▶ WORK INSTRUCTIONS
a) In the forum thread about the Ohio River accidents, write the passage that begins with the words "I was on the" and stops after "out of him.". Substitute "boat" for "barge".
b) For each statement below, say whether the forum thread about the Ohio River accidents supports it (yes or no), and quote the words from the thread that decide it.
(i) The second poster fished on the Big 'O' until about noon.
(ii) The cruisers came up the shoreline about 100 feet off the bank.
(iii) At Rayland, a jet-skier passed between the second poster and a sunken barge.
c) Write what comes next in the forum thread about the Ohio River accidents, starting after its final sentence.

[[ GIVEN TEXT, beginning ]]

# 2nd Ohio river accident in 24 hours



## Agent47 (Jun 27, 2006)

There starting to add up for the holiday I guess, I would think people would take more concern with there safety..

http://www.wtov9.com/news/14033154/detail.html


----------



## Champion188 Elite (Jan 16, 2007)

This is something that will get worse!I have saw more idiots on the river this year than ever before.
I was on the Big 'O' this A.M,fished until the morons began showing up,left about noon. Had 5 or 6 cruisers come barreling right up the shoreline I was fishing only about 40ft off the bank.I guess I don't understand why they want to run so close to the bank,maybe it gives them the effect that they are going faster than they really are. They will get burned eventually with the water low like it is,quite a few rock piles and sand bars in only a couple ft of water now.
I fished out of Rayland last week and did see 2 or 3 jet-skiers who had absolutely no respesct or consideration for anyone,had one buzz between me and the sunken barge I was fishing.Had I not been in a tourny I may have ran him down or waited for him at the ramp to beat the living F%^7 out of him.

[[ GIVEN TEXT, end ]]
[[ INFORMATION SHOWN, beginning ]]

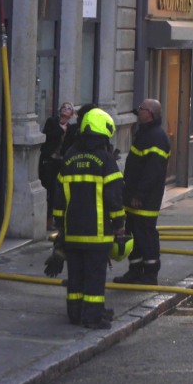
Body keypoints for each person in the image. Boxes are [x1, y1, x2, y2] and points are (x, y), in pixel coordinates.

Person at [52, 108, 125, 329]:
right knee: (94, 278)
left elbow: (59, 196)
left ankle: (75, 314)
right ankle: (92, 317)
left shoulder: (70, 157)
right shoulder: (105, 159)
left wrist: (60, 225)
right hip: (97, 233)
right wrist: (119, 223)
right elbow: (113, 196)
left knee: (75, 276)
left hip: (72, 232)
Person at [114, 99, 170, 286]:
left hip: (145, 200)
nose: (138, 111)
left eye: (141, 109)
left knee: (146, 236)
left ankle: (150, 274)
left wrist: (139, 195)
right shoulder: (145, 134)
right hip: (133, 197)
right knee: (134, 236)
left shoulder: (157, 137)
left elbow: (152, 171)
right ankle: (135, 271)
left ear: (150, 114)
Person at [39, 102, 75, 230]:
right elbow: (46, 137)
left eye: (69, 108)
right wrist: (60, 130)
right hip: (48, 161)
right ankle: (43, 219)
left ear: (71, 114)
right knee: (46, 188)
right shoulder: (52, 122)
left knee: (55, 191)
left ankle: (50, 219)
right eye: (64, 107)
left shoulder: (70, 129)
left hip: (59, 163)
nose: (66, 109)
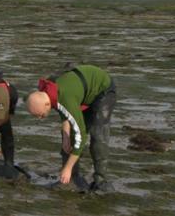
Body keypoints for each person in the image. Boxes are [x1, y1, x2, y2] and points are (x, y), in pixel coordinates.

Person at [26, 64, 116, 192]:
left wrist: (67, 167)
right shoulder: (49, 91)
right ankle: (72, 178)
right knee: (69, 135)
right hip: (81, 92)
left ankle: (101, 180)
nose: (39, 118)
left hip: (103, 90)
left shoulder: (64, 98)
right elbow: (65, 114)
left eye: (39, 114)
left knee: (97, 134)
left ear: (47, 104)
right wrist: (66, 138)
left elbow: (81, 136)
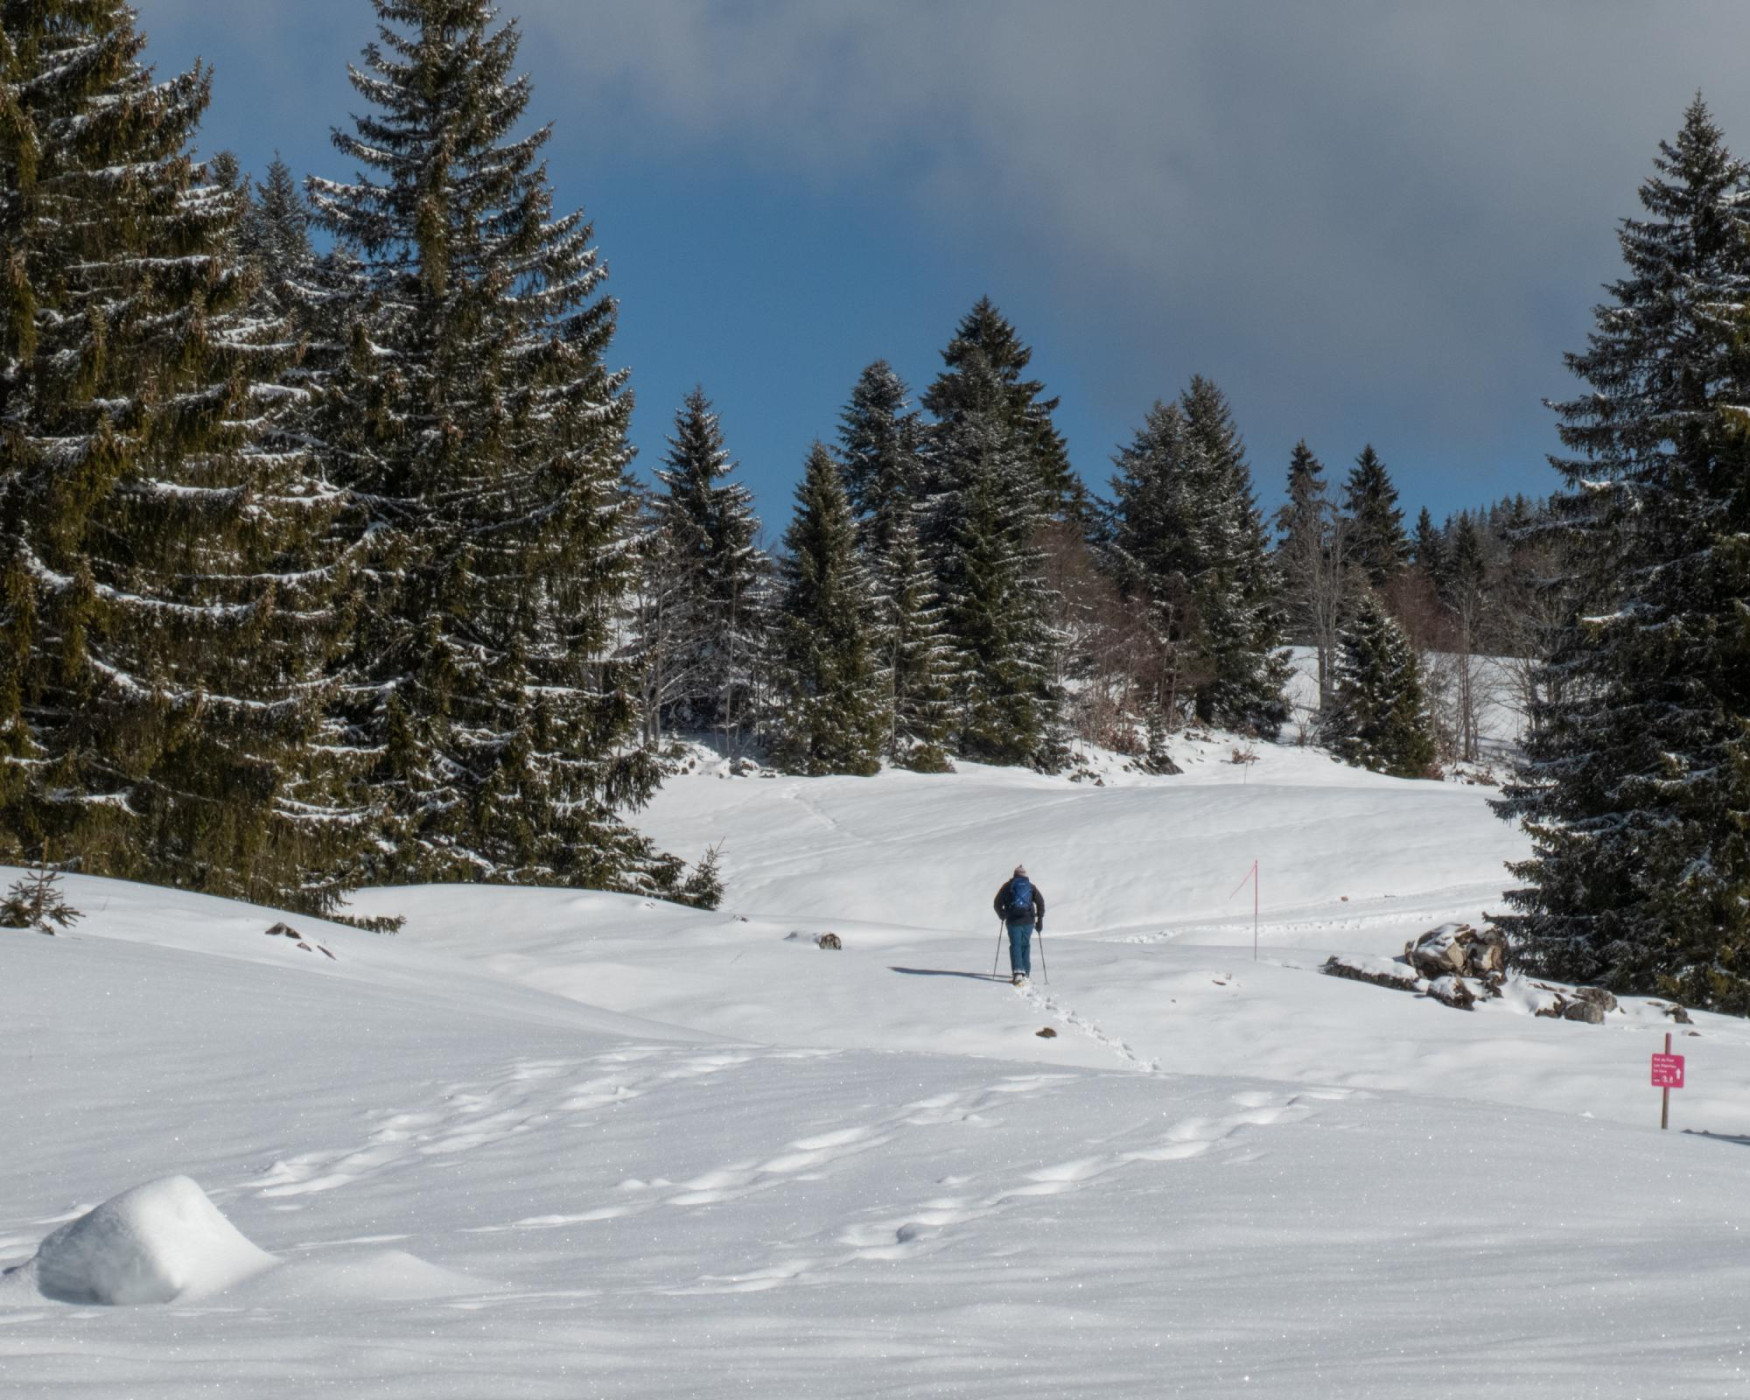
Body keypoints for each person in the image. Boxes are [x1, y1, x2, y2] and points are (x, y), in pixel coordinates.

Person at [993, 864, 1045, 986]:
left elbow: (996, 903)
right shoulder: (1031, 887)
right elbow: (1041, 903)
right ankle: (1025, 973)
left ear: (1015, 875)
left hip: (1013, 920)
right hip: (1028, 921)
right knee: (1025, 944)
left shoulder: (1008, 886)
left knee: (1015, 944)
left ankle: (1017, 973)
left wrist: (1002, 914)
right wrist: (1040, 920)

[[ INFORMATION SHOWN, end ]]

▶ RESULTS OF THE EXERCISE
a)
I was on the Big 'O' this A.M,fished until the morons began showing up,left about noon. Had 5 or 6 cruisers come barreling right up the shoreline I was fishing only about 40ft off the bank.I guess I don't understand why they want to run so close to the bank,maybe it gives them the effect that they are going faster than they really are. They will get burned eventually with the water low like it is,quite a few rock piles and sand bars in only a couple ft of water now.
I fished out of Rayland last week and did see 2 or 3 jet-skiers who had absolutely no respesct or consideration for anyone,had one buzz between me and the sunken boat I was fishing.Had I not been in a tourny I may have ran him down or waited for him at the ramp to beat the living F%^7 out of him.

b)
(i) Yes: "fished until the morons began showing up,left about noon."
(ii) No: "I was fishing only about 40ft off the bank."
(iii) Yes: "I fished out of Rayland last week" and "had one buzz between me and the sunken barge I was fishing."

c)
It will get worse as no-one polices the river to much degree,once in a while you'll see a conservation officer,or a police boat. Had a Wheeling Police boat stop me one night...........He said it was a courtesy check..............wanted to see all safety equip,etc.Then he asked if I had anything in my cooler,I said Yep..........2 pepsi and some water. I then asked him if he checked any of the party boats beached up at the island (below Pike Island).He said,No haven't made it up there today,I being a total smartass told him he would need more than 1 ticket book up there since most were probably drunk,and he would have to write plenty of tickets.I didn't get any reply other than have a nice evening.


----------



## Agent47 (Jun 27, 2006)

Champion188 Elite said:


> I fished out of Rayland last week and did see 2 or 3 jet-skiers who had absolutely no respesct or consideration for anyone,had one buzz between me and the sunken barge I was fishing..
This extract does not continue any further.